Concerns Over Amazon’s Bond

Perhaps I’m being naive but I still see film as an art form. Like literature, it is the creative expression of someone’s worldview through a fictional narrative. Of course there is a lot more to it than that, but by and large that is film in a nutshell: people create films to express themselves and tell others what they think. The thing is, it’s becoming more and more obvious that that is no longer the case. These days, film is becoming more and  more corporate and capitalist. It is less about telling stories and conveying ideas than getting people to pay money to big companies.

I was thinking about James Bond again earlier. Rumours are growing that the next 007 actor will be announced soon. Amazon now own the rights to the Bond films, and have apparently announced a total reboot of the series. What that means is surely as obvious as it is cringeworthy: You don’t have to be Andre Bazin to be able to tell that their talk of a younger Bond simply means that they intend to reframe him entirely, taking Fleming’s character in name only and bending him to suit a commercial, superficial, juvenile audience.

James Bond is a cold, heartless government assassin. Even when Daniel Craig rebooted the role in Casino Royale in 2007, he was already said to have been in the SAS. This is no child, but a womanising, hard drinking bastard. I worry that the executives at Amazon will now hijack cinema’s greatest series and turn Bond into something he never was: an immature, superficial action hero, ideal for commercial dross and computer games but devoid of anything which made him so intriguing over the last sixty years.

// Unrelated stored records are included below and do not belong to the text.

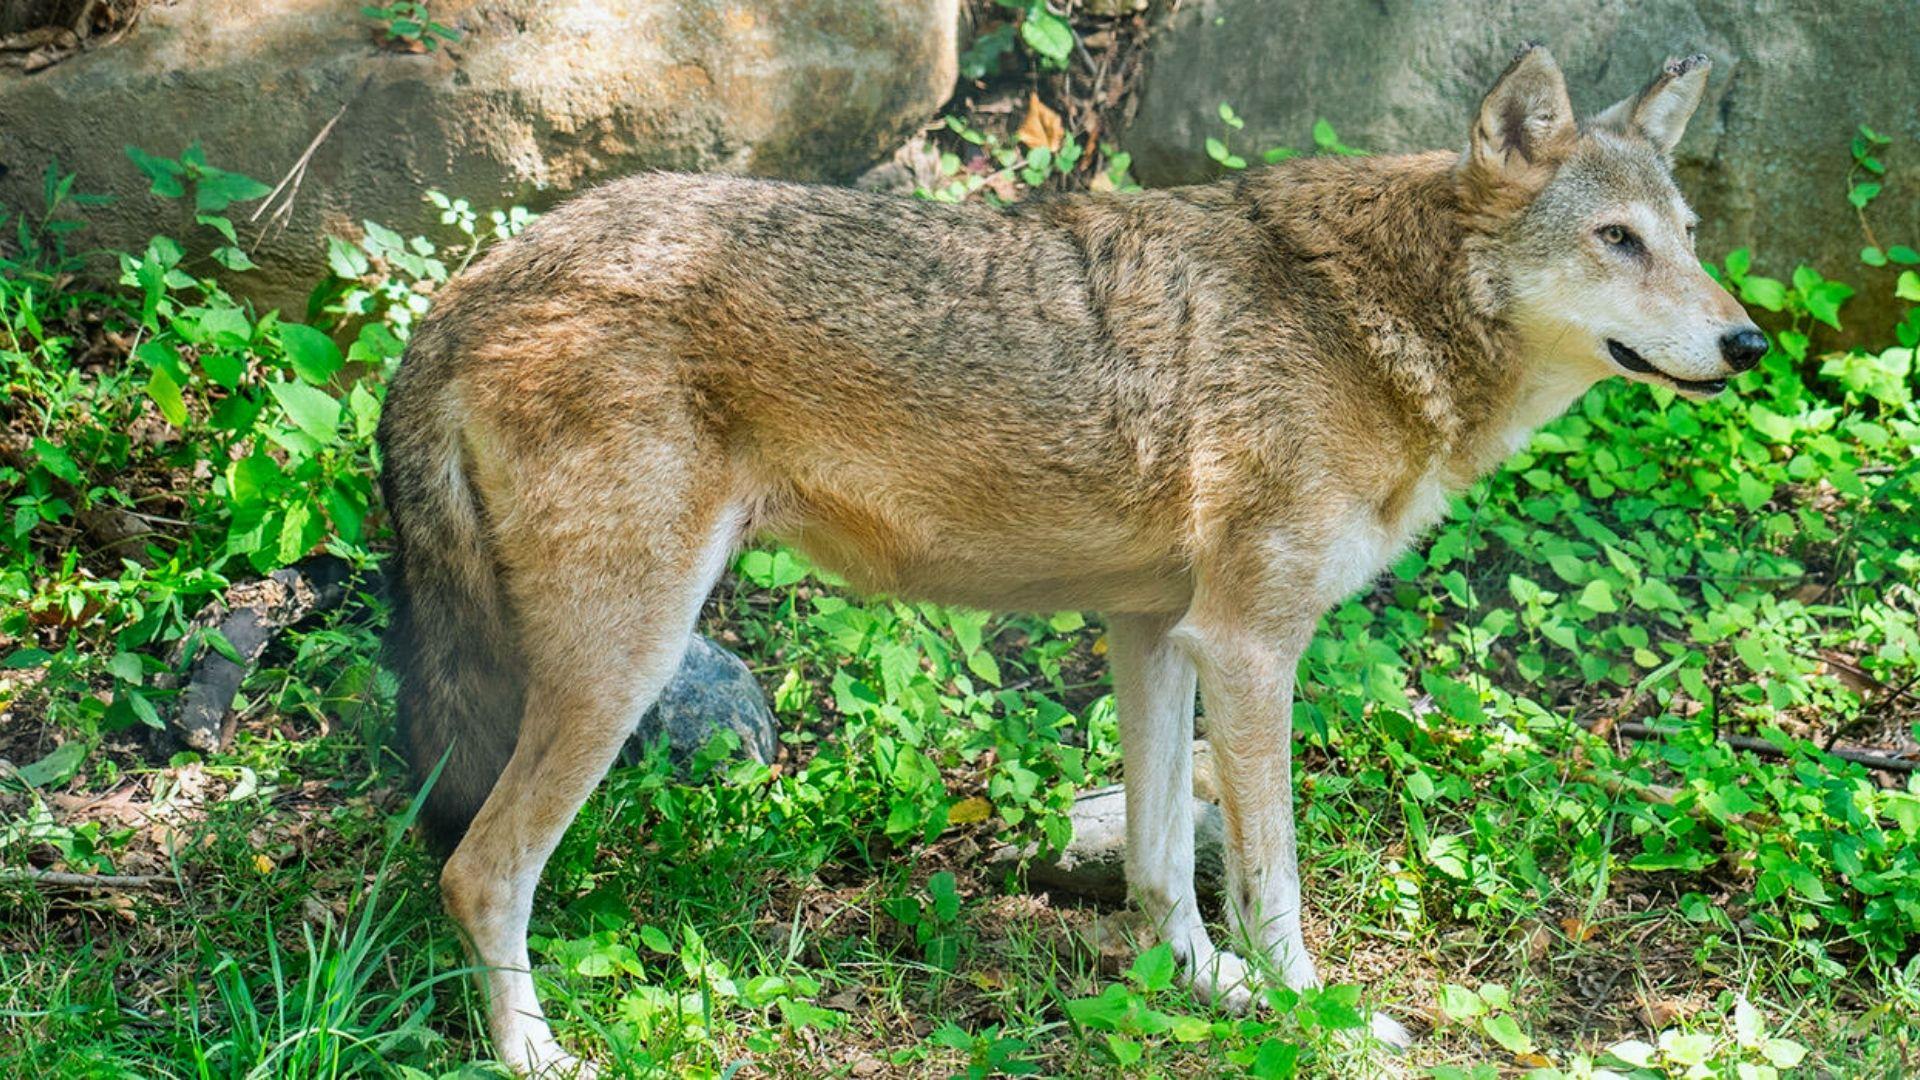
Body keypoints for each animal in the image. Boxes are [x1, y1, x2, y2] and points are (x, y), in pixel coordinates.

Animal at [376, 44, 1762, 1075]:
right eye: (1619, 240)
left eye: (1691, 234)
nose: (1748, 343)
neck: (1369, 320)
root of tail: (467, 286)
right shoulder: (1253, 649)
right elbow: (1275, 887)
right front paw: (1317, 1020)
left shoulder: (1157, 633)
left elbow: (1159, 868)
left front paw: (1206, 995)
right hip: (625, 665)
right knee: (479, 870)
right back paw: (536, 1054)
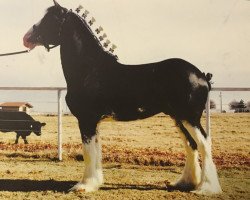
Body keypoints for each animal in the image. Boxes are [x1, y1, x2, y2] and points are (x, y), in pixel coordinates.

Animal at [23, 0, 222, 194]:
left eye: (51, 19)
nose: (26, 39)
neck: (90, 69)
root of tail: (201, 75)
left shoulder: (87, 120)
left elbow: (88, 152)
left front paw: (84, 186)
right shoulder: (94, 122)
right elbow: (96, 150)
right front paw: (95, 183)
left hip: (190, 117)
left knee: (204, 144)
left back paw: (206, 188)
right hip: (179, 118)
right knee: (191, 145)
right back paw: (185, 183)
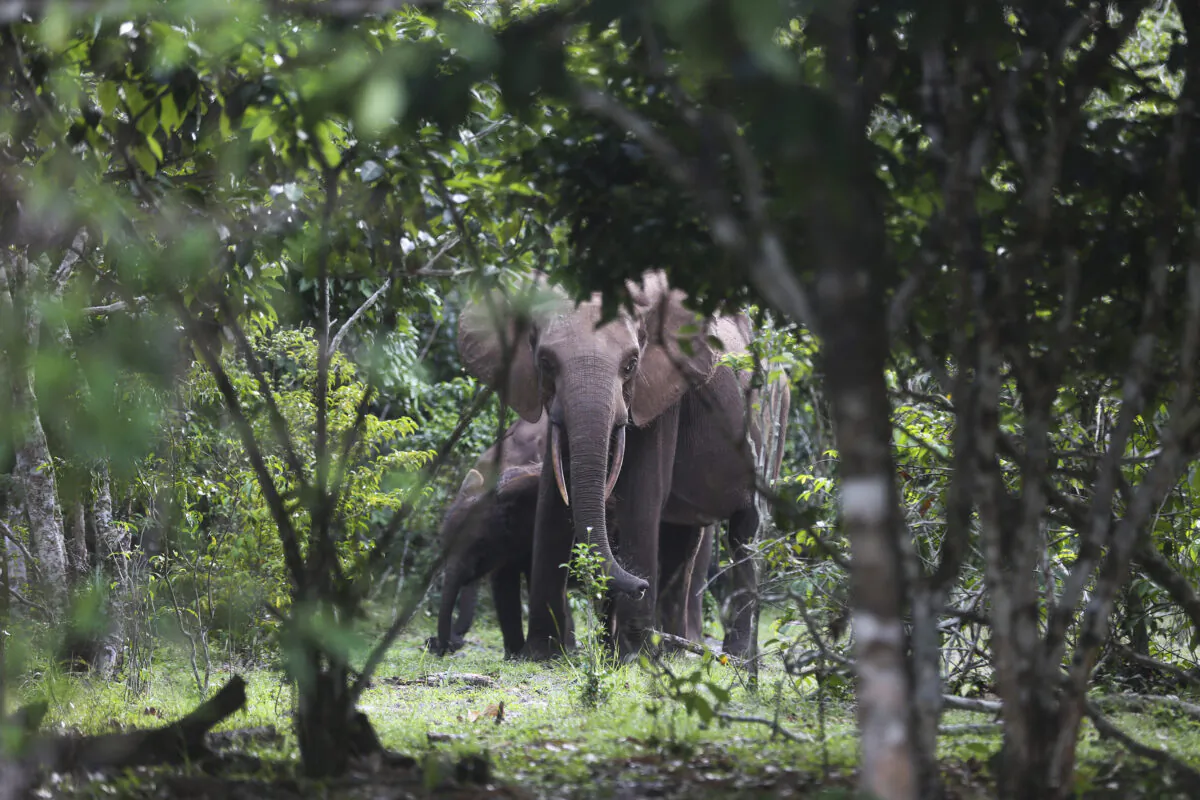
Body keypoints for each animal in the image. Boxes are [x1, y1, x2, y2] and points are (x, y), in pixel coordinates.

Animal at [457, 270, 789, 660]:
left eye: (631, 364)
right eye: (545, 363)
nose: (640, 584)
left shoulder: (662, 393)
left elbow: (642, 493)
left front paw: (632, 656)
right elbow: (554, 499)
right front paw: (541, 654)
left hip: (775, 418)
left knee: (745, 530)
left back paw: (732, 656)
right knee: (682, 537)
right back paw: (674, 650)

They want Bond to be little more than a filmic figure young boys see themselves in and feel compelled to go out and buy merchandise, rather than a fictional figure worth analysing on any deeper artistic level.

Amazon will want to make as much money from Bond as possible. To do so they will want the films to appeal as widely as possible, causing them to become generic and commercial. The films they will now create will no doubt appeal to an audience for whom Bond  is nothing but a man in an expensive suit and films are just sequences of exciting stunts; yet shun those of us who prefer to see Bond in a far wider, more intriguing context. The character they will soon show us will no doubt be young, energetic and cocky, and probably quite capable of shooting guns and causing explosions. He will no doubt transform quite easily into a computer game avatar or even plastic toy, but he will not be James Bond.